= LESETEXT =
● ● ●

Halbzeit!



Ich bin nun ca. 3 Monate in Estland und werde nur noch 3 Monate hierbleiben (stand heute). Daher möchte ich die Gelegenheit nutzen und etwas mehr über meinen Alltag und meine bisherigen Eindrücke schreiben. 

Obwohl zweitgrößte Stadt in Estland, wohnen hier nur ca. 98.000 Menschen - gefühlte Hälfte davon sind Studenten. Mittlerweile kann ich nicht mehr ins Café oder zum Einkaufen gehen ohne andere (Erasmus-) Studenten zu treffen. Vom Ausgehen in die Bars will ich da gar nicht anfangen. Aber ehrlich gesagt, ist genau dies das Schöne am Semester in Tartu. So wurde die Stadt sehr schnell zum Zuhause.

● ● ●

= MATERIAL =
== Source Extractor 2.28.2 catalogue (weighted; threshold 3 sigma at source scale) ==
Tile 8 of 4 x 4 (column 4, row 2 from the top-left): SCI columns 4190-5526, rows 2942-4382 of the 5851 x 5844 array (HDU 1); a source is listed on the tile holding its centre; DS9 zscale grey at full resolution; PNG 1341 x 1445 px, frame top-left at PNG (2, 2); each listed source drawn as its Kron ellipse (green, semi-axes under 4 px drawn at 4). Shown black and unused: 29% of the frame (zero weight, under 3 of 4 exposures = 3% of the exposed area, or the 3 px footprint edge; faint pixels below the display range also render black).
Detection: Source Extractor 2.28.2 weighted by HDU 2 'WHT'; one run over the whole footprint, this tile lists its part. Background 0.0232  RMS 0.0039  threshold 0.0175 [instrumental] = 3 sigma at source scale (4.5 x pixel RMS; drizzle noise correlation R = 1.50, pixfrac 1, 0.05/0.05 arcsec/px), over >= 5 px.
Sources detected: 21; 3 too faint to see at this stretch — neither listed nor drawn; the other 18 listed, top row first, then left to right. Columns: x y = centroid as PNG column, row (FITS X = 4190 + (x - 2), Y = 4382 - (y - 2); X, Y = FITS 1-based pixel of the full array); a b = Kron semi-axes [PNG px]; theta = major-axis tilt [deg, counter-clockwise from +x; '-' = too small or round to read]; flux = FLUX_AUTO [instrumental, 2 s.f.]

● ● ●

= IHRE AUFGABEN =
- a) Wie viele Menschen wohnen laut dem Lesetext in der zweitgrößten Stadt Estlands?
- b) Schreiben Sie aus dem Lesetext die Passage von „Obwohl zweitgrößte Stadt“ bis „schnell zum Zuhause.“ wortgetreu ab.

= LÖSUNGEN =
- a) Dort wohnen nur ca. 98.000 Menschen.

- b)
Obwohl zweitgrößte Stadt in Estland, wohnen hier nur ca. 98.000 Menschen - gefühlte Hälfte davon sind Studenten. Mittlerweile kann ich nicht mehr ins Café oder zum Einkaufen gehen ohne andere (Erasmus-) Studenten zu treffen. Vom Ausgehen in die Bars will ich da gar nicht anfangen. Aber ehrlich gesagt, ist genau dies das Schöne am Semester in Tartu. So wurde die Stadt sehr schnell zum Zuhause.